Owners can increase their business value by developing and implementing an exit strategy. If you have (or might have) an interest in selling your publishing business at any time in the next five years, beginning to get these things in order will help maximize your company’s value in any market conditions.

§ 4 Responses to What’s a Seller to Do?

  • Kevin says:

    Don, great article.

    Building
    Our business has worked with an M&A firm right from the start. We did this for two reasons, resiliency and possible exit strategy. Doing this ensured that all business systems are in place, documented and functional – a big win when it’s time to exit. By building our business like it is always for sale, it runs smooth. Hasn’t been easy, but when it comes time to sell, we’ll be ready at any point in our growth.
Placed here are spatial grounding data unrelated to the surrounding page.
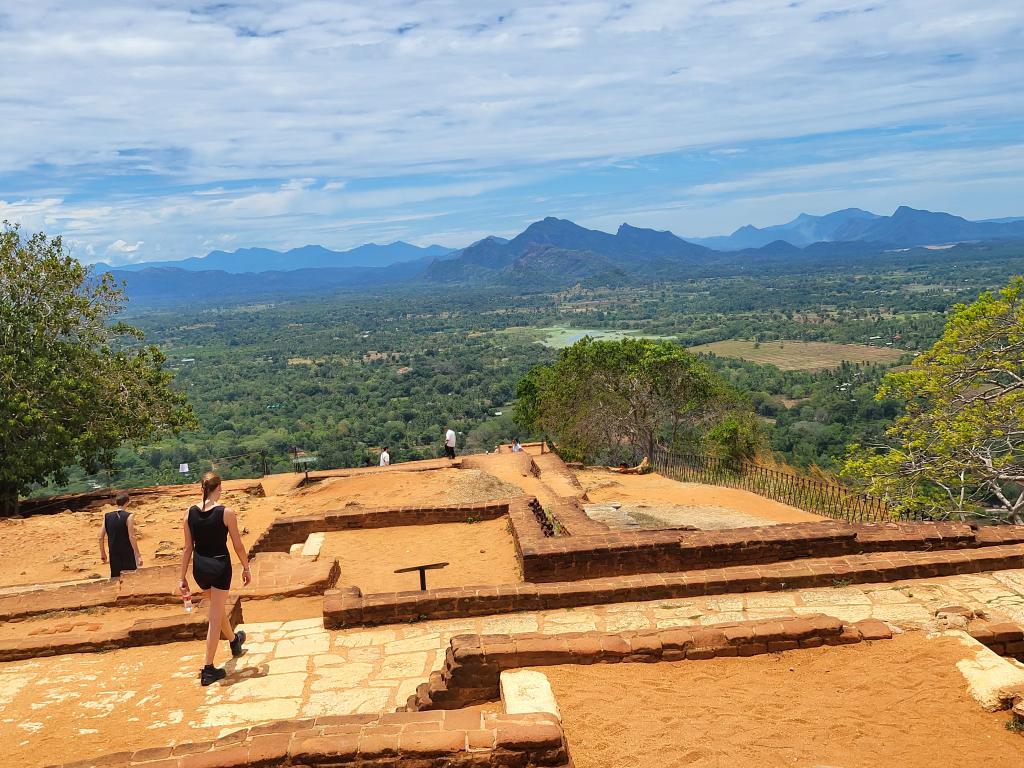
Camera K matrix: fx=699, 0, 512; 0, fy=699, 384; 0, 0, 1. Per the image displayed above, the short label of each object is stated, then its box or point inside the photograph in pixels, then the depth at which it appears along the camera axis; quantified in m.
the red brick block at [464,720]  4.07
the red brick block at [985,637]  5.37
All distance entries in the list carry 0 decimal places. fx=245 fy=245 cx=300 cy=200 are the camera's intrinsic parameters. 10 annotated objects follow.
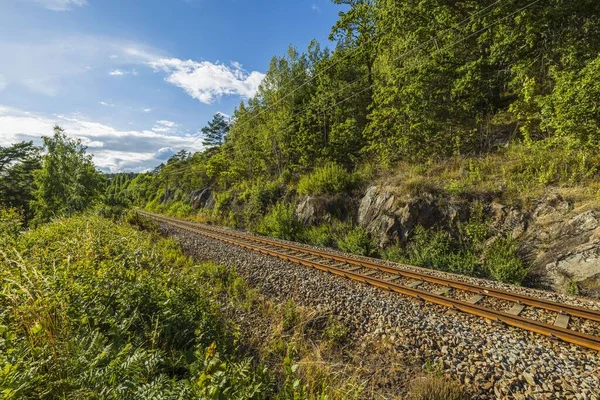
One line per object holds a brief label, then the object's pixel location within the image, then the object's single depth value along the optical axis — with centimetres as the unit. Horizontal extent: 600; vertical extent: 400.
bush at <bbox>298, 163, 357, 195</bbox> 1433
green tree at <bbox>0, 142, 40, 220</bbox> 2498
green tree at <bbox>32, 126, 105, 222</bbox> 1856
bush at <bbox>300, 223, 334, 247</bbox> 1294
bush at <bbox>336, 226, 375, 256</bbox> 1103
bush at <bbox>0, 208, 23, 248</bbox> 656
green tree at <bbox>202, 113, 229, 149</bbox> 4694
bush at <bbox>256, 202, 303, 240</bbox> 1465
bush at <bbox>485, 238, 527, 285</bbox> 734
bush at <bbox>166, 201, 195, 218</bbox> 3076
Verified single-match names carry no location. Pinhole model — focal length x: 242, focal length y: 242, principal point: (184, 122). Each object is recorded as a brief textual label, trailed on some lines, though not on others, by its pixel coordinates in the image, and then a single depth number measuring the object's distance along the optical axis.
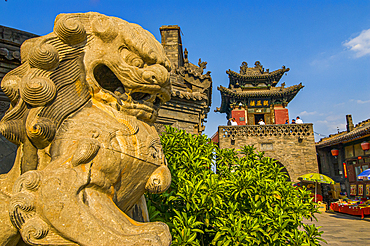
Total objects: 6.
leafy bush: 2.42
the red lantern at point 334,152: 15.89
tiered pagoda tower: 19.88
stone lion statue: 1.19
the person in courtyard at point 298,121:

It might be in our long term strategy, but it’s not our immediate focus, and it’s there when the time comes.

    Running
    Having said that, running a business like you’re going to run it forever is great for staff retention, nobody wants to be a part of a flash in the pan – they want to be a part of building something meaningful. It’s difficult to keep some staff when the goal is to sell – they don’t see it as a long term position and act accordingly. Commitment from founders, shareholders and staff has to be long term, for customers and for the value of the business – this is where the real value is created and what makes certain brands more desirable than others.

    There is a difference on how a company is built vs. how it is run.

    • Don Linn says:

      Great comment Kevin and I couldn’t agree more. On the other hand, there’s an old maxim that those of us in the M&A business have said to company owners and managers for years: “Run your business like it’s for sale every day…because it is.” The truth is that a potential buyer may show up at any time with a proposal that requires you to respond with some thought or care and being prepared is important. The other way most small to medium-sized companies are for sale every day is the fact that owners or key staff could get hit by the proverbial bus, forcing a sale. I’d always want to know what my company was worth and have its affairs in order should circumstances determine a sale is necessary and/or desirable.

  • Peter Turner says:

    I wonder what the trajectory of valuations is based on percent of net annual revenues. Is it still that 1X or less is a good deal for buyers? (I know a lot of factors go into this.) The decline in value of Sterling and Thomas Nelson, were striking, and I wonder if that trend is continuing.

  • Don Linn says:

    It’s a good question and one I’ll be addressing in a subsequent post but the short answer, as I suggested above, is that valuations have come down and the formulas for determining them have adjusted to reflect the new publishing climate.